The output formats of the U-matrix and the codebook are compatible with Databionic ESOM Tools for more advanced visualisation.

Dependencies

The only dependency is GCC, although other compiler chains might also work.

Distributed systems and single-machine multicore execution is supported through MPI. The package was tested with OpenMPI, versions 1.3.2 and 1.6.5 were tested. It should also work with other MPI flavours.

CUDA support is optional. CUDA versions 4.1, 5.0 and 5.5 are known to work.

Compilation & Installation

From GIT repository first run

$ ./autogen.sh

Then follow the standard POSIX procedure:

$ ./configure [options]
$ make
$ make install

Options for configure

--prefix=PATH           Set directory prefix for installation

By default Somoclu is installed into /usr/local.

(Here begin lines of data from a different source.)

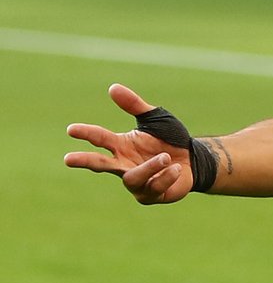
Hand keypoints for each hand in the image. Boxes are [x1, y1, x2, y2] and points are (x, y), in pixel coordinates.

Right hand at [65, 84, 193, 204]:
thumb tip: (112, 87)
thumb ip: (135, 105)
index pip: (100, 138)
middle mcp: (124, 165)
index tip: (71, 130)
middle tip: (68, 159)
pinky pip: (154, 187)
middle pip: (100, 165)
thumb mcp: (155, 119)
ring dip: (150, 166)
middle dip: (85, 161)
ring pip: (132, 178)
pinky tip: (175, 168)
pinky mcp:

If you prefer a different location, use this option to select an installation directory.

--without-mpi           Disregard any MPI installation found.
--with-mpi=MPIROOT      Use MPI root directory.
--with-mpi-compilers=DIR or --with-mpi-compilers=yes
                          use MPI compiler (mpicxx) found in directory DIR, or
                          in your PATH if =yes
--with-mpi-libs="LIBS"  MPI libraries [default "-lmpi"]
--with-mpi-incdir=DIR   MPI include directory [default MPIROOT/include]
--with-mpi-libdir=DIR   MPI library directory [default MPIROOT/lib]

The above flags allow the identification of the correct MPI library the user wishes to use. The flags are especially useful if MPI is installed in a non-standard location, or when multiple MPI libraries are available.

--with-cuda=/path/to/cuda           Set path for CUDA

Somoclu looks for CUDA in /usr/local/cuda. If your installation is not there, then specify the path with this parameter. If you do not want CUDA enabled, set the parameter to --without-cuda.

Acknowledgment

This work was supported by the European Commission Seventh Framework Programme under Grant Agreement Number FP7-601138 PERICLES and by the AWS in Education Machine Learning Grant award.